I stayed at The Rio to check out Ari Hest, but his solo performance was a little too quiet, so I moved on.
Ari Hest
Ari Hest

Paper Moon @ Co-Op Bar
“Sprinkled with new wave theatrics and a sweet bubblegum pop or girl group flavoring, this Canadian group knows what it can and cannot pull off. The tight jangle rock […] is constant but competes with a synthesizer element, resembling a modern-day version of the Bangles or Go-Go's.” – Jason MacNeil, allmusic.com
A typical misconception about SXSW is that all 70 venues are live music venues year round. This is obviously not the case. Many clubs add a tent on the patio or in the parking lot and then there are restaurants, watering holes or dance clubs which are turned into SXSW venues.

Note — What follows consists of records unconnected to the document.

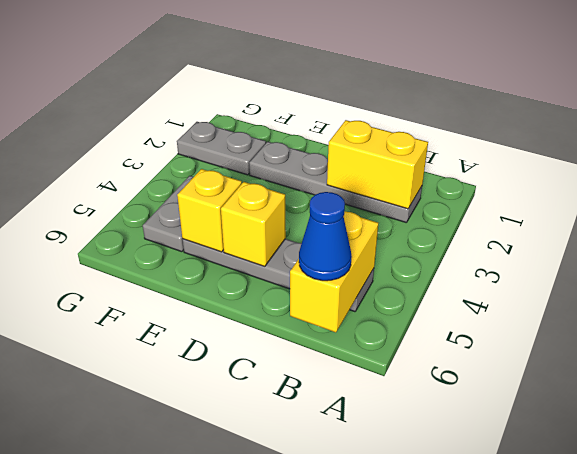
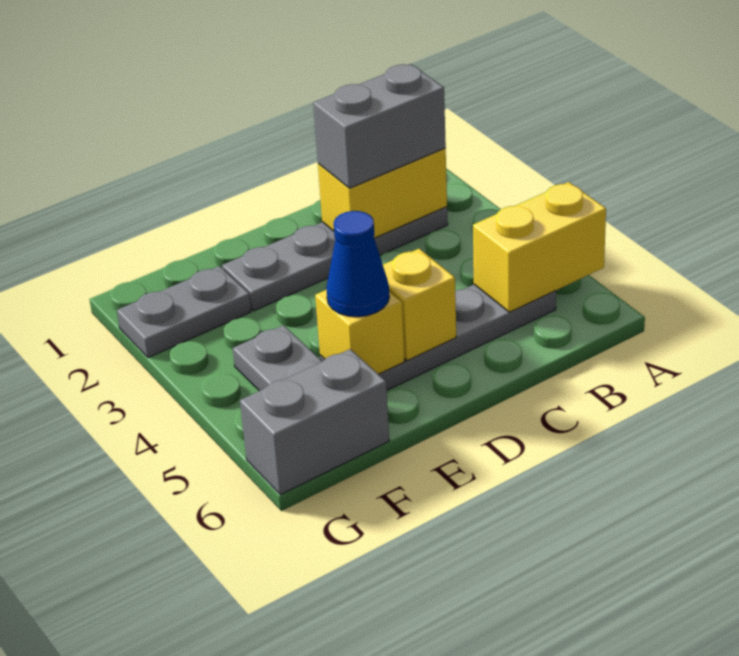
none -> grey 1x2 brick [313,64,446,188]
yellow 1x2 brick [290,212,378,332] -> yellow 1x2 brick turned to [473,182,606,312]
blue 1x1 cone [299,192,352,281] -> blue 1x1 cone moved to [326,211,389,317]
none -> grey 1x2 brick [240,349,389,495]

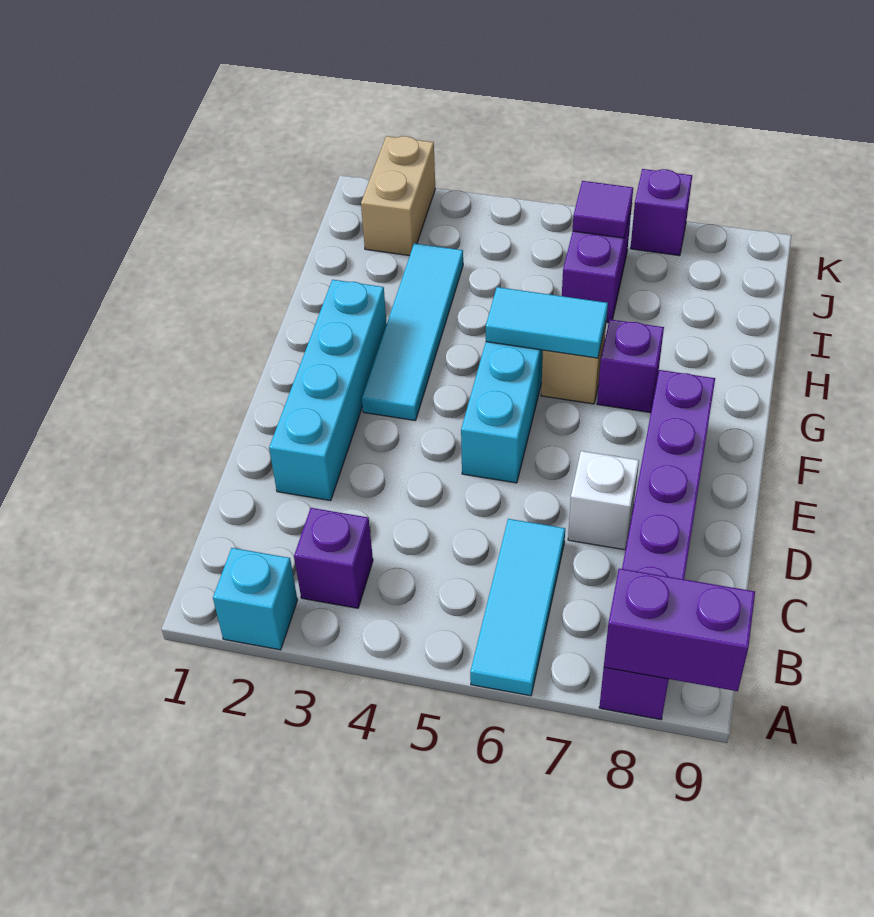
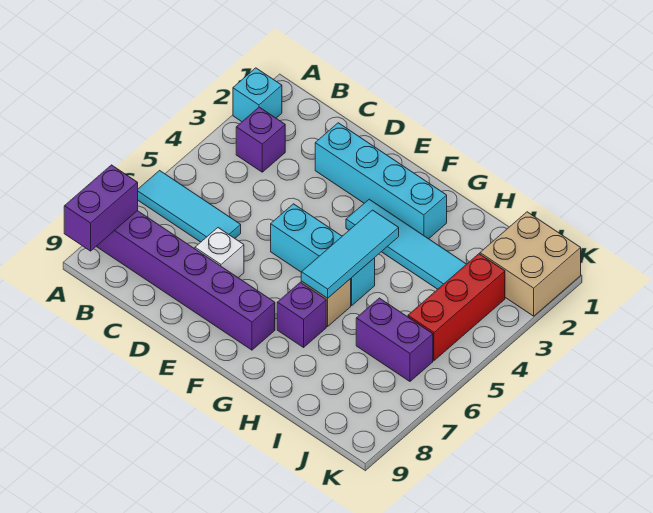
cyan 1x2 tile [486,287,608,358] -> cyan 1x3 tile [301,210,399,298]
tan 1x2 brick [361,136,435,256] -> tan 2x2 brick [480,212,581,316]
none -> red 1x3 brick [408,254,505,360]
purple 1x1 tile [573,181,633,238] -> none
purple 1x1 brick [630,169,692,256] -> none

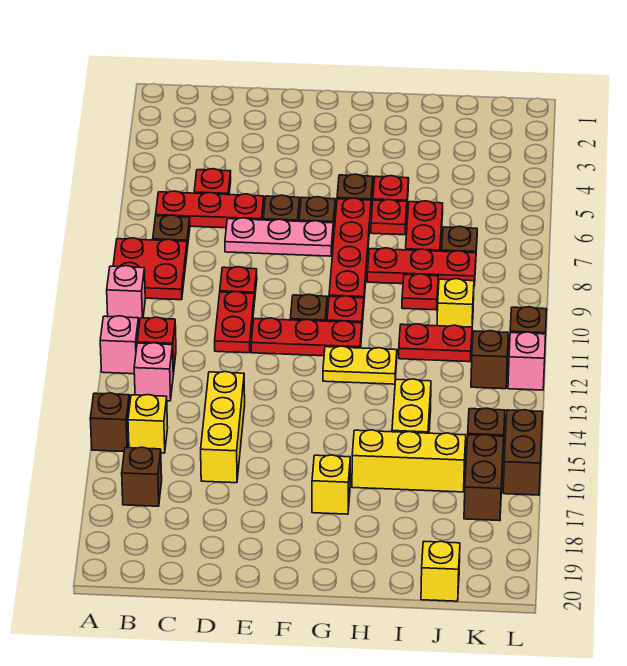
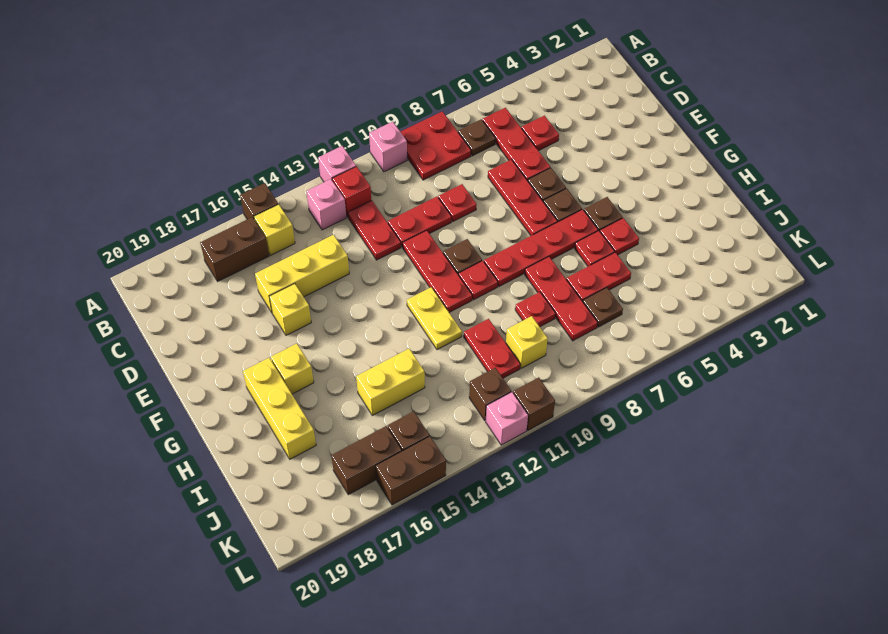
brown 1x1 brick [122,447,162,506] -> brown 1x2 brick [200,217,269,281]
none -> red 1x2 plate [348,200,401,260]
pink 1x3 plate [225,218,333,256] -> red 1x3 plate [488,160,557,236]
yellow 1x3 brick [352,430,466,492] -> yellow 1x3 brick moved to [243,358,316,459]
yellow 1x1 brick [421,541,460,601] -> yellow 1x1 brick moved to [269,284,311,335]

The Co-Op Bar was a good example: while the main room catered to its typical Hip-Hop/R&B audience, the SXSW stage was out on the patio, with a stage so tiny that the bass player ended up playing off stage. Paper Moon from Winnipeg delivered some nice pop songs, probably closer to the Cardigans than The GoGo’s, but still pretty good. Listen to a song here.
Paper Moon
Paper Moon
Paper Moon
Paper Moon

My last stop on the way back to the hotel was at BD Riley’s, where Patty Hurst Shifter tried their best to make that barrier in front of the stage disappear.